__Page text__
Grant said that there is far too much under-utilized global capacity and the industry needs to adjust; by consolidating, costs can be lowered and production can be distributed to the most efficient assets. Unfortunately, because many companies in the industry are financially suffering, this means that a number of them won’t make it through this consolidation process.
“Consolidation lends itself to vertical integration as companies look to cut costs and boost sales via expanded product offerings and customer bases,” Zappone said. “The number of U.S. enterprises in the steel industry is expected to decrease at an annualized rate of 1.1 percent through 2021.”
“Steel producers and metal service centers have had their EV/EBITDA multiples drop 16 percent and 9 percent respectively since the beginning of 2016,” Zappone said. “Within the U.S., multiples are down because cheap scrap has given electric arc furnaces a cost edge versus integrated producers using blast furnaces which suffer higher variable and fixed costs from labor and raw materials.”
“However these markets have struggled with their own issues – auto sales slowing and aluminum substitution and declining oil prices,” Zappone said. “Current steel prices would indicate that many steel producers are cash flow negative. Declining revenues and pricing have also negatively impacted the steel industry.”
According to Zappone, due to high transportation costs, industry operators position themselves to be as close to clients as possible. As such, scrap metal recyclers tend to be located in manufacturing regions as well as highly populated urban areas. For example the Great Lakes region accounts for 31 percent of iron and steel manufacturing in the U.S. with the largest share of that region in Ohio (11 percent) with 27.4 percent of all scrap recyclers located within the Great Lakes region.
“On the upstream side, there will likely be consolidation amongst recyclers,” Grant said. “Industry players should pay attention to the larger competitive dynamics within their markets to assess what level of consolidation is likely and where they fit into that process.”
“In recent years, China has scaled back real estate and infrastructure investments, reducing their demand for steel. Falling demand coupled with falling prices, partially due to oversupply in the market, has the country’s steel industry poised for further consolidation,” Zappone said. “Globally, the metals industry has experienced a decline of 17 percent while the average deal value has seen a 143 percent increase over the same period.”

__Required action__
Give every percentage figure that appears in the steel industry consolidation text, in order of appearance.

__Source information__
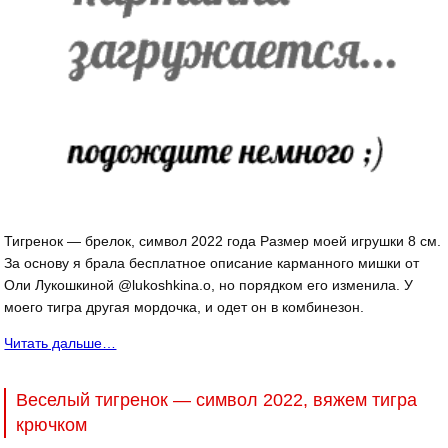
Тигренок — брелок, символ 2022 года Размер моей игрушки 8 см.
За основу я брала бесплатное описание карманного мишки от
Оли Лукошкиной @lukoshkina.o, но порядком его изменила. У
моего тигра другая мордочка, и одет он в комбинезон.
Читать дальше…
Веселый тигренок — символ 2022, вяжем тигра
крючком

__Exercise solution__
1.1 percent
16 percent
9 percent
31 percent
11 percent
27.4 percent
17 percent
143 percent